Integrating Pharmacists into Care Teams in New Hampshire
GrantID: 21186
Grant Funding Amount Low: $5,000
Deadline: September 7, 2022
Grant Amount High: $40,000
Summary
Explore related grant categories to find additional funding opportunities aligned with this program:
Health & Medical grants, Research & Evaluation grants, Science, Technology Research & Development grants.
Grant Overview
Eligibility Barriers for Pharmacy Residents in New Hampshire
New Hampshire pharmacy residents pursuing the Pharmacy Resident Research Grant face specific eligibility barriers tied to program accreditation and research scope. The grant targets residents in programs accredited by the American Society of Health-System Pharmacists (ASHP) or those with a submitted accreditation application. In New Hampshire, the Board of Pharmacy oversees residency training standards under RSA 318:12, requiring verification of enrollment status before application. Residents must confirm their program's standing directly with the Board, as provisional accreditation does not qualifyonly full or pending formal review does. This creates a barrier for the state's smaller, community-based programs in rural northern counties, where accreditation timelines lag due to limited faculty resources.
Research proposals must center on health services research advancing pharmacy practice, excluding basic biomedical studies. New Hampshire applicants often stumble here, proposing projects on drug formulation rather than service delivery models, such as medication adherence in independent pharmacies. The Granite State's pharmacy landscape, dominated by independents serving remote areas like Coos County, demands proposals aligned with practice gaps like telepharmacy integration amid provider shortages. Failure to frame research this way results in immediate rejection. Additionally, principal investigators must be current residents; alumni or preceptors cannot lead, a trap for collaborative NH teams involving Florida or Michigan affiliates, where ol cross-state mentorships blur roles.
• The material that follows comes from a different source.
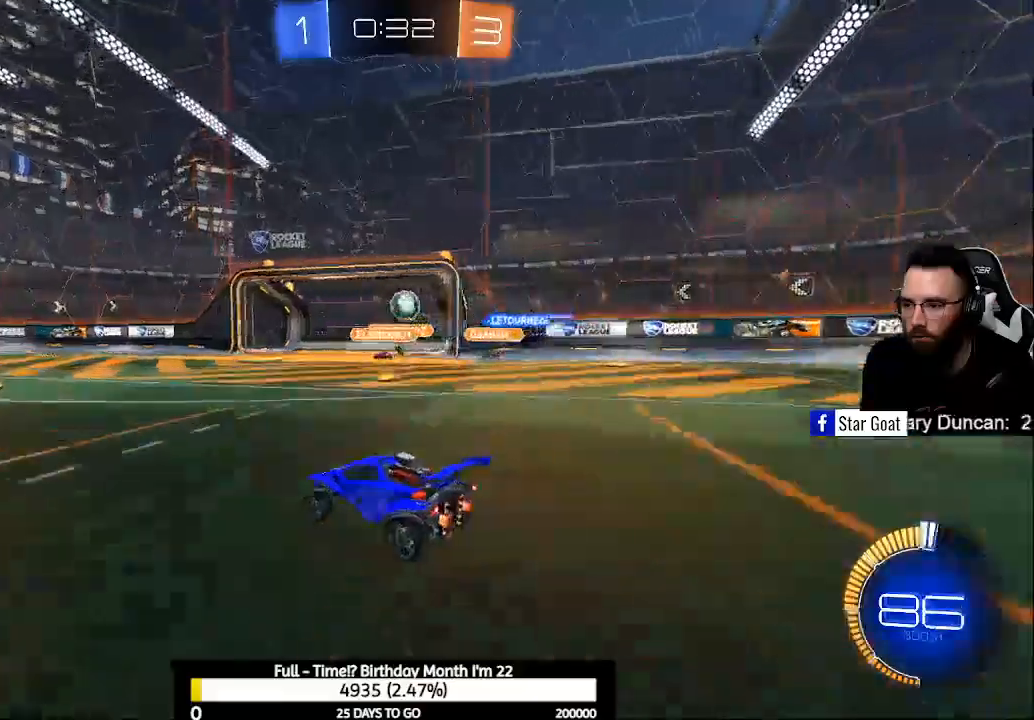
{"buttons": ["R2"], "left_stick": "down-right", "right_stick": "center", "events": [[133, "B", "down"], [233, "left_stick", "down-right"], [267, "A", "down"], [267, "L1", "down"], [433, "L1", "up"], [467, "A", "up"], [467, "B", "up"]]}
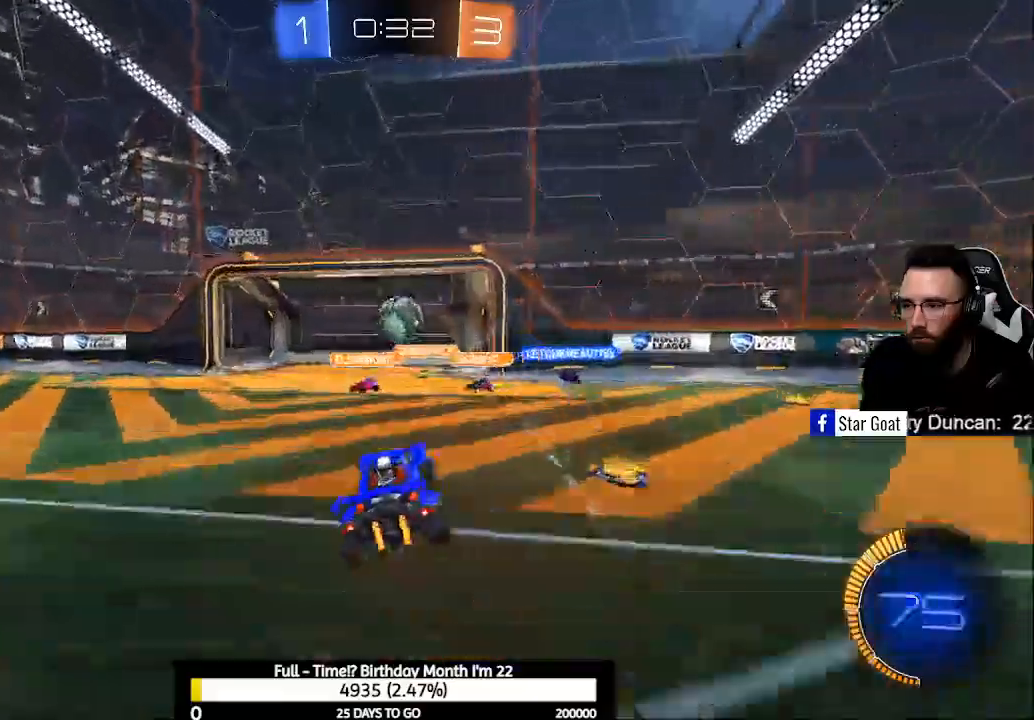
{"buttons": ["A", "B", "R2"], "left_stick": "center", "right_stick": "center", "events": [[167, "left_stick", "center"], [233, "B", "down"], [267, "A", "down"]]}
Applicants must reside in New Hampshire during the research period, verified by program address on file with the Board of Pharmacy. Out-of-state rotations, common for NH residents training with oi like Health & Medical networks in Oregon, disqualify if they shift primary residency. Budgets capped at $5,000–$40,000 exclude overhead from non-pharmacy entities, pressuring NH programs without dedicated research infrastructure.
Compliance Traps in New Hampshire Applications
Compliance traps abound for New Hampshire applicants navigating this grant from the banking institution funder. First, institutional review board (IRB) approval timing: NH's Dartmouth-Hitchcock Medical Center or smaller hospital IRBs process slowly for resident-led studies, often delaying submissions past deadlines. Applicants must submit IRB confirmation or exemption at application, not post-awarda frequent pitfall in the state's decentralized health systems.
Data management compliance under HIPAA and NH's Right to Know Law (RSA 91-A) trips up proposals involving patient records from rural clinics. Residents must detail de-identification protocols, avoiding generic templates that fail state-specific audits. The Board of Pharmacy requires disclosure of any prior grant overlaps; dual-funding with New Hampshire Charitable Foundation grants invites scrutiny, as those target broader health initiatives, not resident research.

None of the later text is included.